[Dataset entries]
________________

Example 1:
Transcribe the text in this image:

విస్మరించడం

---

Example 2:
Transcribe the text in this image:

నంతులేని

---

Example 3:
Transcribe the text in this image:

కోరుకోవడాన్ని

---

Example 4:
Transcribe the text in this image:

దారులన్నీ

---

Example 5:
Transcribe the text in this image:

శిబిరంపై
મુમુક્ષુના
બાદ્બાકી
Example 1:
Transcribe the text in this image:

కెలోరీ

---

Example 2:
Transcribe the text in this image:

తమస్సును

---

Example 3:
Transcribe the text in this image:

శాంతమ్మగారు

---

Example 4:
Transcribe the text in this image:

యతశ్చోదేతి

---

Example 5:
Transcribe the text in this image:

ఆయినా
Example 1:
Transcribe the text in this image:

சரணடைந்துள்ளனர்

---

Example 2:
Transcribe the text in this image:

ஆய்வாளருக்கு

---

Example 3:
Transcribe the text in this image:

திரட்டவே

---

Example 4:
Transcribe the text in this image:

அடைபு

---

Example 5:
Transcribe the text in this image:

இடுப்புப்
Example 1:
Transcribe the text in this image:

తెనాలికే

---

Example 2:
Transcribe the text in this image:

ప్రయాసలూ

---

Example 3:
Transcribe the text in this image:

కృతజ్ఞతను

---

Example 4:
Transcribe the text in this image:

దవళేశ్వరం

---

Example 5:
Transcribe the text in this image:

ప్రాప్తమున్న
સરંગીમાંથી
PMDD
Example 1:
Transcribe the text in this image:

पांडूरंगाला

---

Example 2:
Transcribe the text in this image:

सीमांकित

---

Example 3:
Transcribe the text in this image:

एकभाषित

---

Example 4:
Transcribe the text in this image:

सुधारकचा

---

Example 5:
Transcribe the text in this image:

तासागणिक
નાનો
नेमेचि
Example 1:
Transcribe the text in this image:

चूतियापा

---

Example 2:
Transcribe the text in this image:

________________

EXERCISE ▸ Change every "Transcribe" in the records above to "Write out", leave everything else untouched, and give the records in full.

SOLUTION FOR THIS PROBLEM ▸
Example 1:
Write out the text in this image:

విస్మరించడం

---

Example 2:
Write out the text in this image:

నంతులేని

---

Example 3:
Write out the text in this image:

కోరుకోవడాన్ని

---

Example 4:
Write out the text in this image:

దారులన్నీ

---

Example 5:
Write out the text in this image:

శిబిరంపై
મુમુક્ષુના
બાદ્બાકી
Example 1:
Write out the text in this image:

కెలోరీ

---

Example 2:
Write out the text in this image:

తమస్సును

---

Example 3:
Write out the text in this image:

శాంతమ్మగారు

---

Example 4:
Write out the text in this image:

యతశ్చోదేతి

---

Example 5:
Write out the text in this image:

ఆయినా
Example 1:
Write out the text in this image:

சரணடைந்துள்ளனர்

---

Example 2:
Write out the text in this image:

ஆய்வாளருக்கு

---

Example 3:
Write out the text in this image:

திரட்டவே

---

Example 4:
Write out the text in this image:

அடைபு

---

Example 5:
Write out the text in this image:

இடுப்புப்
Example 1:
Write out the text in this image:

తెనాలికే

---

Example 2:
Write out the text in this image:

ప్రయాసలూ

---

Example 3:
Write out the text in this image:

కృతజ్ఞతను

---

Example 4:
Write out the text in this image:

దవళేశ్వరం

---

Example 5:
Write out the text in this image:

ప్రాప్తమున్న
સરંગીમાંથી
PMDD
Example 1:
Write out the text in this image:

पांडूरंगाला

---

Example 2:
Write out the text in this image:

सीमांकित

---

Example 3:
Write out the text in this image:

एकभाषित

---

Example 4:
Write out the text in this image:

सुधारकचा

---

Example 5:
Write out the text in this image:

तासागणिक
નાનો
नेमेचि
Example 1:
Write out the text in this image:

चूतियापा

---

Example 2:
Write out the text in this image:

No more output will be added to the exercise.